Citi Bank is deploying beacon technology across a number of its Smart Banking branches in Manhattan. The trial, which will see Bluetooth Smart Beacons give customers cardless entry into ATM lobbies after hours, comes as part of an on-going drive to bring in new technologies.
Citi is hoping to use the technology from Gimblar to let customers use their iPhone or iWatch to access the bank even when it is not open.
The bank has also recently launched a voice biometrics solution to verify a customer’s identify within the first few seconds of call.
Although the beacon technology is initially being tested at the bank’s Smart Branches in New York City, it could eventually extend to the UK where it has opened a Smart Branch at Canary Wharf.
Citi isn’t alone in the drive to test out new technologies with Deutsche Bank "crowdstorming" ideas on how AI can be used in the financial services industry.
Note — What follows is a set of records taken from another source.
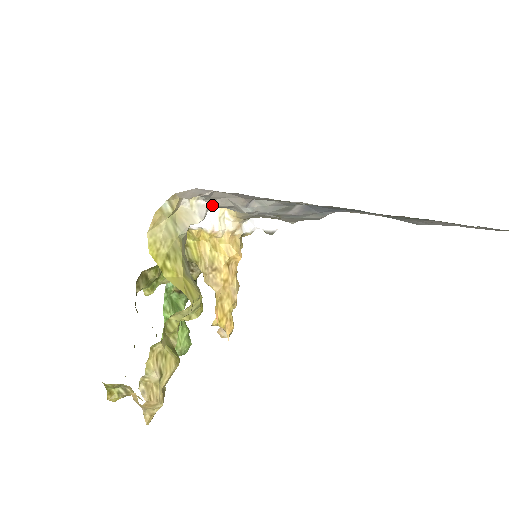
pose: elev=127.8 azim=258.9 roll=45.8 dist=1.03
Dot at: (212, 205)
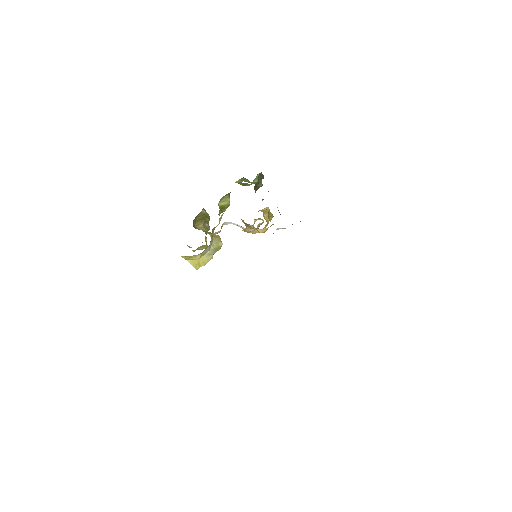
Dot at: occluded
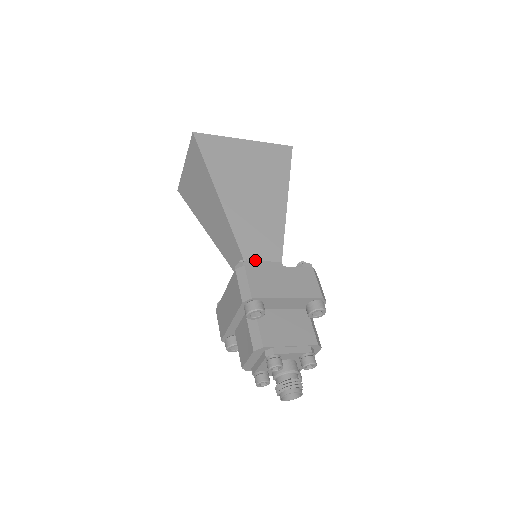
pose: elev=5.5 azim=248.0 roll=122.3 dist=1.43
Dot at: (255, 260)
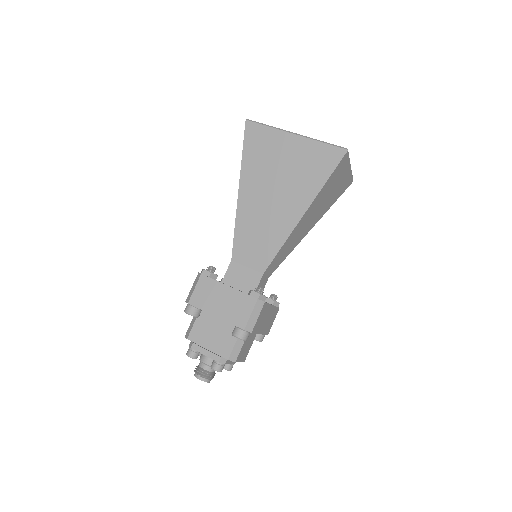
Dot at: (241, 263)
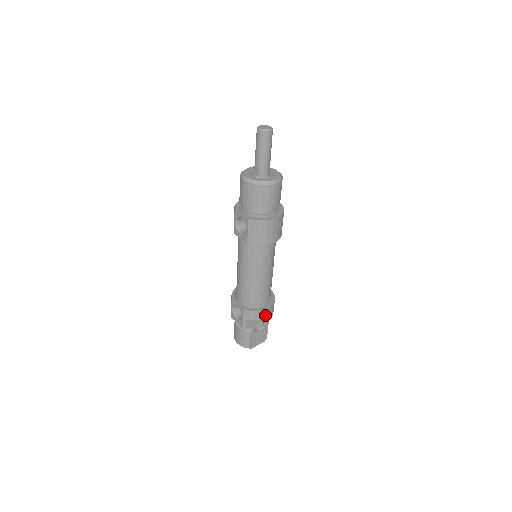
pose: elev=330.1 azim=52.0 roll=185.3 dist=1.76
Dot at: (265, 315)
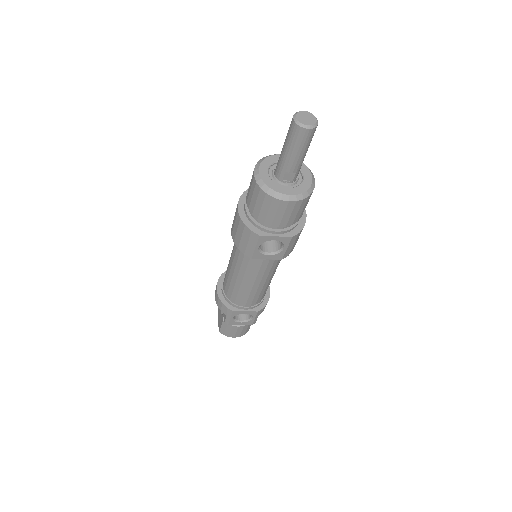
Dot at: occluded
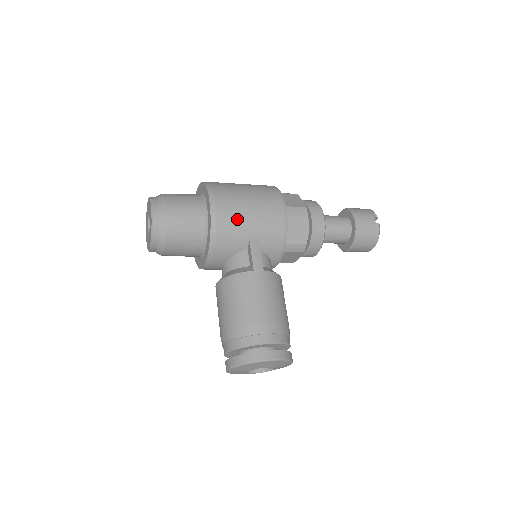
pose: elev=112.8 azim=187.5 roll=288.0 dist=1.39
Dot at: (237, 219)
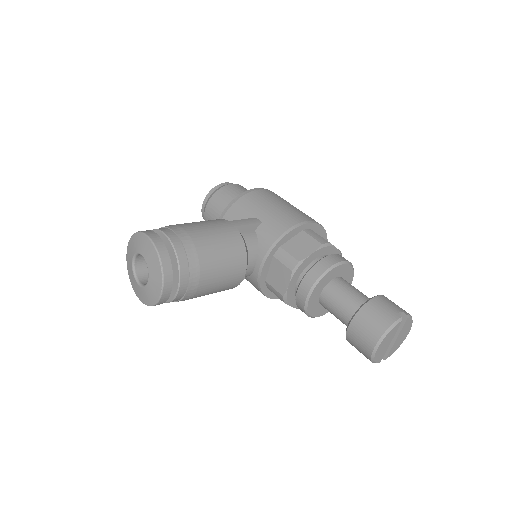
Dot at: (262, 201)
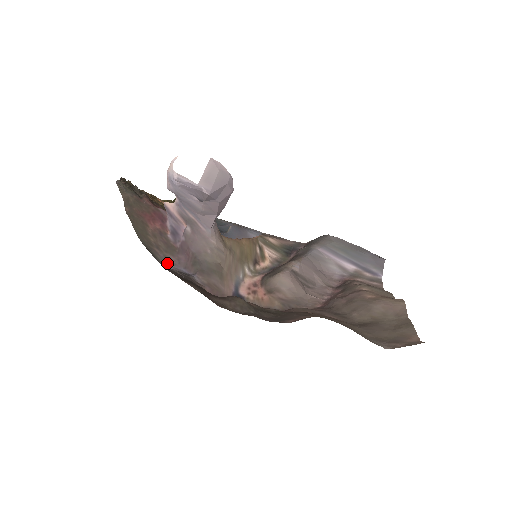
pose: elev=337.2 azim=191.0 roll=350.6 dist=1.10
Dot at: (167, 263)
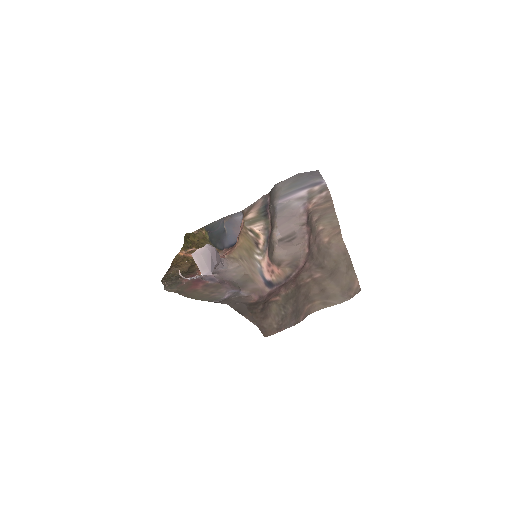
Dot at: (223, 294)
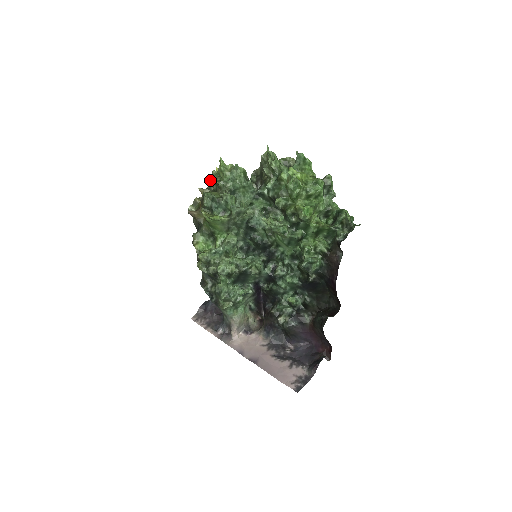
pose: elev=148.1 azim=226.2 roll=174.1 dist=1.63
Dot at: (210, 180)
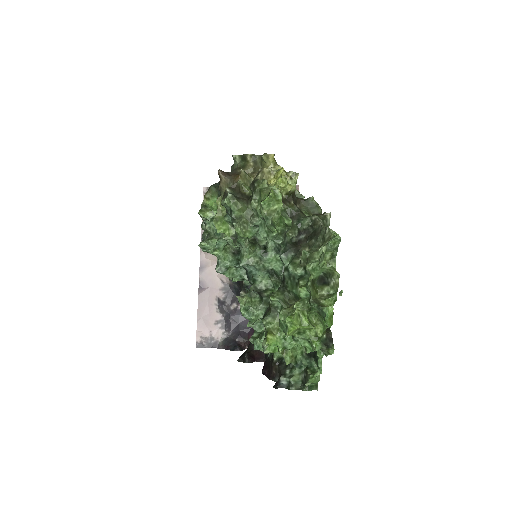
Dot at: (255, 181)
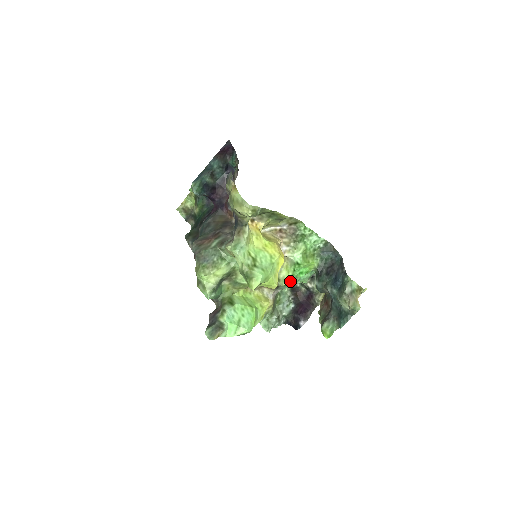
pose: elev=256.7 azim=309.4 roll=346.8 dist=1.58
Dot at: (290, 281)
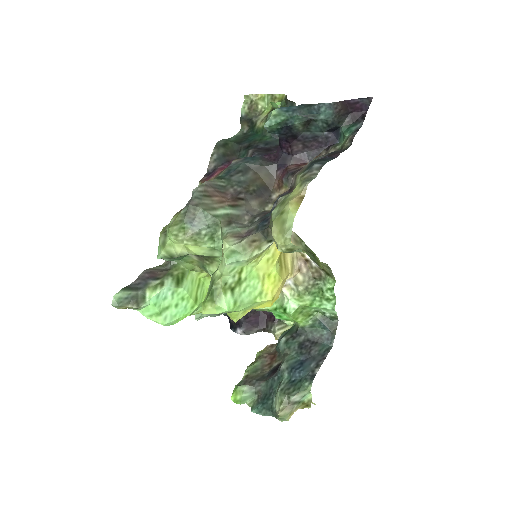
Dot at: (262, 310)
The bank is inviting people to submit their ideas for the chance to develop them at its innovation labs and to win cash prizes.
Deutsche Bank is working with jovoto, a company that specialises in brainstorming ideas, to invite "financial disrupters and creative minds" to submit their concepts on AI and how they can be adapted to banking, the bank said.
Those hoping to submit ideals will have till the end of June. After the deadline, the best applications will be presented to top level management and then to the bank’s innovation lab in Berlin.
These kinds of ideas are being driven by consumer demand for the latest technology. A recent report by Fujitsu UK&I found that 37% of consumers in Europe are willing to consider leaving their banking and insurance providers if they do not offer up-to-date technology.
In the UK, 39% of those surveyed said they would leave their provider if digital demands were not met.
This demand for access to the latest technology has led to British consumers being much more willing than the rest of Europe to share their personal data. These services include lowering mortage premiums (69%), recommending relevant products or services (53%) and information or spending habits (50%).
The survey polled 7,013 EU citizens, including 1,000 in the UK and highlights a progressive customer attitude that has created a shift in expectations.
Customers now expect to receive access to the latest technologies and are willing to move away from traditional providers to find the service that suits them. A fifth of respondents said they would buy banking or insurance services from potential disrupters like Google, Amazon or Facebook.
Customers are essentially looking for easier and more convenient interactions and are becoming less afraid to look away from the traditional providers.
Although there is an increasingly long list of examples highlighting how banks are looking at technologies such as biometric security, robo-advisers and mobile banking, often the tech is being run as a trial and is yet to become commonplace.